Dead Lines

How journalism in Kashmir has been driven to the edge

The front door of the Kashmir Press Club, which was locked and sealed on 17 January. During its short four-year tenure, the club was a rare island of calm for journalists to work in—particularly those writing for foreign publications.
Text and Photographs by Shahid Tantray
01 February, 2022

AT 1.45 PM, on 15 January, an armoured cavalcade rolled onto the premises of the Kashmir Press Club—Kashmir’s largest body representing journalists—in Polo View, abutting Srinagar’s Lal Chowk. There had been heightened police presence at the club since the day before, with roving patrols across the road outside. That afternoon, a police officer had told reporters, “We will leave once sahab comes and takes charge.” Surrounded by paramilitary and Jammu and Kashmir Police personnel, Saleem Pandit, an assistant editor with the Times of India, got out of the Ambassador car at the head of the cavalcade and quickly went up to a conference room on the first floor.
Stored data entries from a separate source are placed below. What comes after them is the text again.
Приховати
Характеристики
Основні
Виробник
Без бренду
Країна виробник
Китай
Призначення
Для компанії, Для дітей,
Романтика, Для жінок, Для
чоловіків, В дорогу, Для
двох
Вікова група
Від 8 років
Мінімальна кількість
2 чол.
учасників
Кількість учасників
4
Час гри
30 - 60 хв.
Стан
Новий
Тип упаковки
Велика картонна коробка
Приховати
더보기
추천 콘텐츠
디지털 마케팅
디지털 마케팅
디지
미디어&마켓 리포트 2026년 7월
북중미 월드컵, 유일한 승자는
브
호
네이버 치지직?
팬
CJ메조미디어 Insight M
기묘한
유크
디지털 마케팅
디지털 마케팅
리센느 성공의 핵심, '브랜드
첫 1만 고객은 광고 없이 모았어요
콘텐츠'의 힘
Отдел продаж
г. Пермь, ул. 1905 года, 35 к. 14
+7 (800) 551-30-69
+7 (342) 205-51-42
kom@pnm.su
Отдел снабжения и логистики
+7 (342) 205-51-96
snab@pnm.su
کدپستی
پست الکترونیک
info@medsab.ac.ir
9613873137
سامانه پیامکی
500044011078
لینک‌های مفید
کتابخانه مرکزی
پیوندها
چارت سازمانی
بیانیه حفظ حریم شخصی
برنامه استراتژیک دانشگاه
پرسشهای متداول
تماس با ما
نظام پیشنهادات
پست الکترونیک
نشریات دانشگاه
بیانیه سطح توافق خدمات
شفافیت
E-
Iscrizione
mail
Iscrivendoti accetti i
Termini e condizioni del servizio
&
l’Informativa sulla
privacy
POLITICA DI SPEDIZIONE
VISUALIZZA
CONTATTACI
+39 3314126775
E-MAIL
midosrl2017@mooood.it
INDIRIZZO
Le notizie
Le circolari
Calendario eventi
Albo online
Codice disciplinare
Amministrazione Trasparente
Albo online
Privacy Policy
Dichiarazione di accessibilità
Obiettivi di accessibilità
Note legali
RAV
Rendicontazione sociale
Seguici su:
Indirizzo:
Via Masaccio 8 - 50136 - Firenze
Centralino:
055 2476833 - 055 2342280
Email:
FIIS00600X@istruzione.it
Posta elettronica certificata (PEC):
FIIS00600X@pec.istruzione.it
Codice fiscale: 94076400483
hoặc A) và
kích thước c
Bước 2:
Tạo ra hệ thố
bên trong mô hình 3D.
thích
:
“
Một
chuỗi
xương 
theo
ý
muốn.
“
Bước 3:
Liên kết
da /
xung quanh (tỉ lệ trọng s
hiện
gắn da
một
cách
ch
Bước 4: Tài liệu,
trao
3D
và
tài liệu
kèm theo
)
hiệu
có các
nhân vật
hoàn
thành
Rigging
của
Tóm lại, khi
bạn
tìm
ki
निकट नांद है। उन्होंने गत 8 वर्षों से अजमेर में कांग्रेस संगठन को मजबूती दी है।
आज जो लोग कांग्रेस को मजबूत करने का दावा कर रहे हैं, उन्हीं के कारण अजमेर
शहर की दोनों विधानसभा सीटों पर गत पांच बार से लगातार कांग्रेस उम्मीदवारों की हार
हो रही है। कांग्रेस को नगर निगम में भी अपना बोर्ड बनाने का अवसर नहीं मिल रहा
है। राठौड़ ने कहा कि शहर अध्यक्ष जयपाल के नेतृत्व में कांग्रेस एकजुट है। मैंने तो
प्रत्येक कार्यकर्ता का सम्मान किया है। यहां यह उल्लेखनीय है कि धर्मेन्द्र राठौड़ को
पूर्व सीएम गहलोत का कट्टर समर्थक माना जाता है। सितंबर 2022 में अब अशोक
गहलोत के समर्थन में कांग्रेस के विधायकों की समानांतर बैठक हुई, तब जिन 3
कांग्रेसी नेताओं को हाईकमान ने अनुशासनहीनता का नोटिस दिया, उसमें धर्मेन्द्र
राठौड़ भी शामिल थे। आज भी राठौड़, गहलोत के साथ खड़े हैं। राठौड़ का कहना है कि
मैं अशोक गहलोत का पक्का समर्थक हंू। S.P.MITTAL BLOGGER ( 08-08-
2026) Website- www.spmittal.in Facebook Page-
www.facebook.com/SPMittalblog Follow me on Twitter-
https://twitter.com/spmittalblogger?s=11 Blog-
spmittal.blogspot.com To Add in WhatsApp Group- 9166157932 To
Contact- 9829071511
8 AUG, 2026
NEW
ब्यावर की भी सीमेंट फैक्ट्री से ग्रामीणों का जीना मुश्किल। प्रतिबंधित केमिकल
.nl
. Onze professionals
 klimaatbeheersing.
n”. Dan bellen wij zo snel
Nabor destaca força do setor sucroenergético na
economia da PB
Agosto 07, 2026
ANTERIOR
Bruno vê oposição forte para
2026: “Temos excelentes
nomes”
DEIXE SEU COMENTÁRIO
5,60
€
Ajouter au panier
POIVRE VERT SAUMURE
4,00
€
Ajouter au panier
Eleven other journalists, many of whom were known to be close to the current unelected administration of Jammu and Kashmir, entered the conference room and sealed the doors shut. Outside the door stood three police personnel armed with assault rifles, glowering at the worried staff and members of the club. Members of the police’s Crime Investigation Department—which has recently morphed into the administration’s most efficient tool against outspoken Kashmiri journalists—also roamed the corridors. An hour later, the 12 journalists walked out of the room and announced that they were “taking over.”

A crowd of club members had formed outside, despite a lockdown that had been announced to combat the most recent COVID-19 surge. Soon afterwards, our phones began pinging, almost in unison. We all received a WhatsApp message, a statement signed by Pandit and two others. “The elected body served its tenure for a period of two years, which ended on July 14, 2021,” it read. “As the previous committee delayed the elections for unknown reasons the club was headless, thereafter for around six months, putting media fraternity to unwanted trouble.”

The statement failed to mention that fresh elections had been announced only two days earlier and that they were only delayed because of the government’s refusal to re-register the club until 29 December 2021. “Now therefore on January 15, 2022 various journalists organizations across Kashmir valley unanimously decided to form an interim body of three members with M Saleem Pandit as president, Zulifkar Majid, bureau chief of Deccan Herald as General Secretary and Arshid Rasool Editor Daily Gadyal as treasurer of the club till elections are held in free and fair manner,” the document stated.